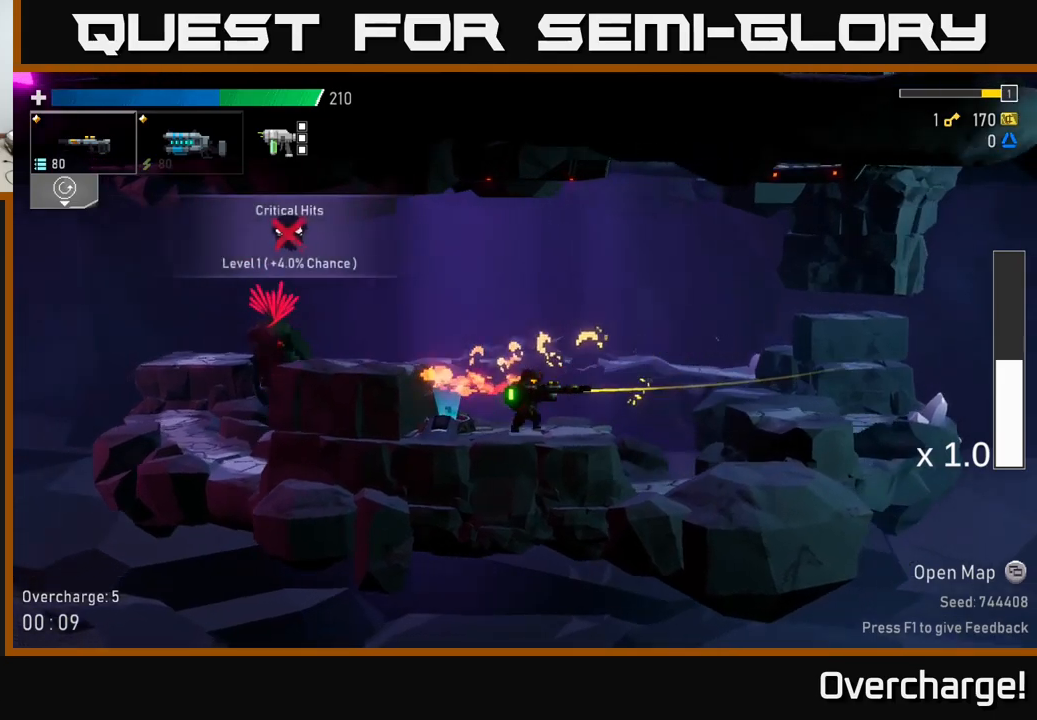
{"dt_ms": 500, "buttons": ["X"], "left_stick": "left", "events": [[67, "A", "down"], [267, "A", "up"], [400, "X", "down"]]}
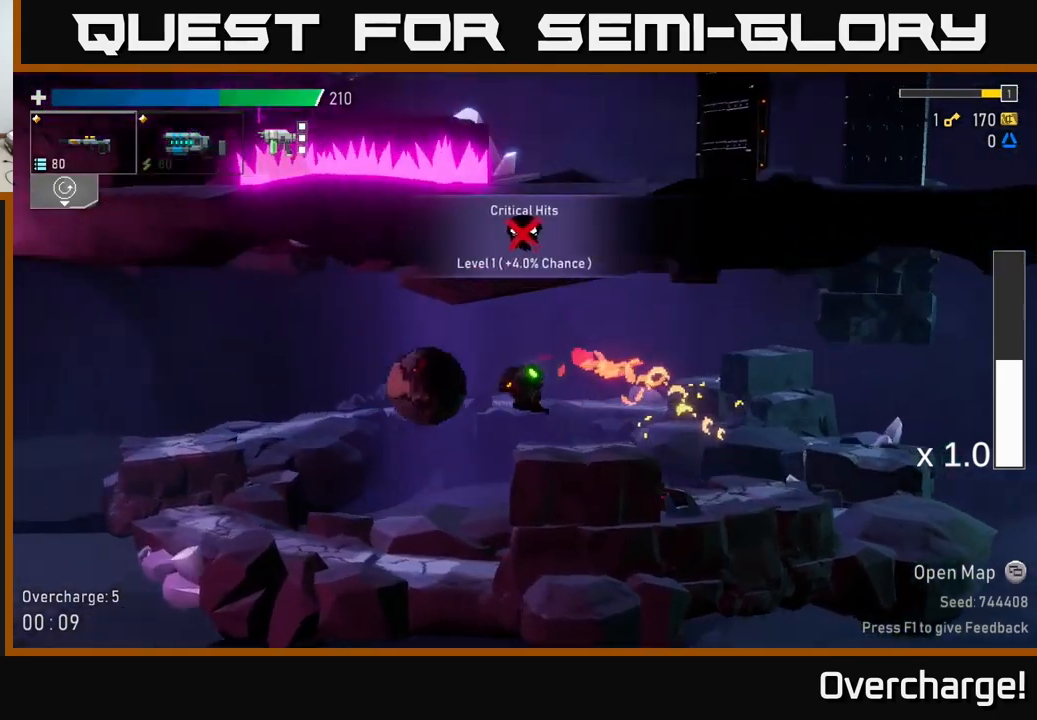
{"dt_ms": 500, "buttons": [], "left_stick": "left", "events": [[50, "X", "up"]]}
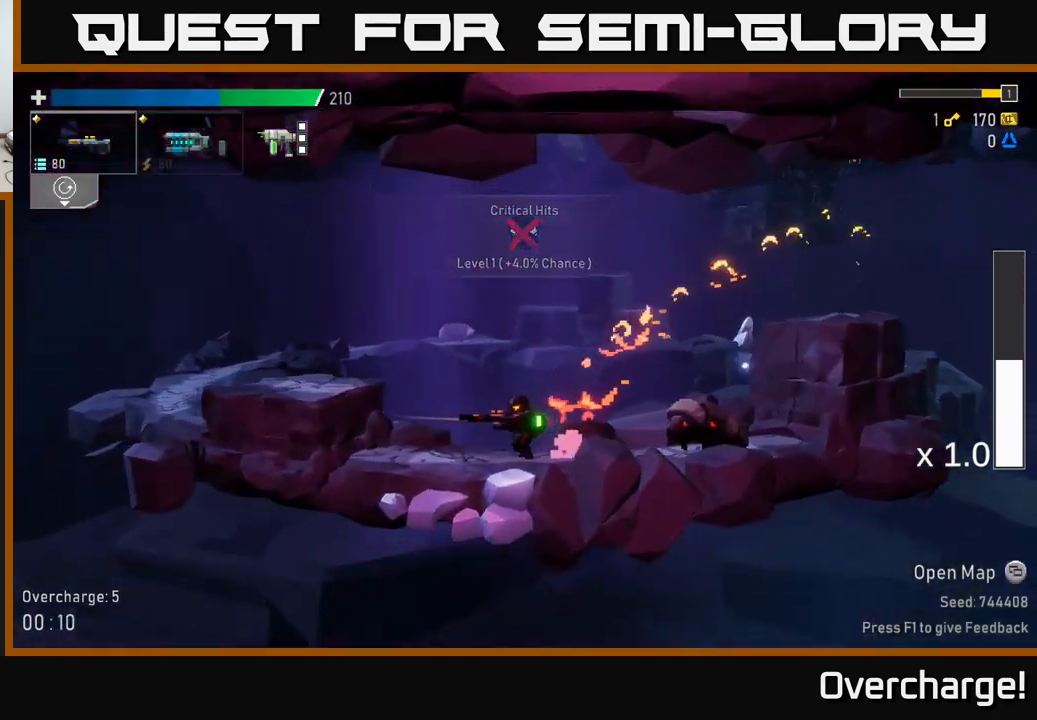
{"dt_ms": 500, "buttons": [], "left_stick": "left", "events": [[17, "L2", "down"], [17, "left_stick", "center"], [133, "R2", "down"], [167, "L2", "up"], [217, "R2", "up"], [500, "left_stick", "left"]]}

:::::

• REQUIRED WORK
Write out the material above again, word for word, minus its pictures.

• EXERCISE OUTPUT
{"dt_ms": 500, "buttons": ["X"], "left_stick": "left", "events": [[67, "A", "down"], [267, "A", "up"], [400, "X", "down"]]}
{"dt_ms": 500, "buttons": [], "left_stick": "left", "events": [[50, "X", "up"]]}
{"dt_ms": 500, "buttons": [], "left_stick": "left", "events": [[17, "L2", "down"], [17, "left_stick", "center"], [133, "R2", "down"], [167, "L2", "up"], [217, "R2", "up"], [500, "left_stick", "left"]]}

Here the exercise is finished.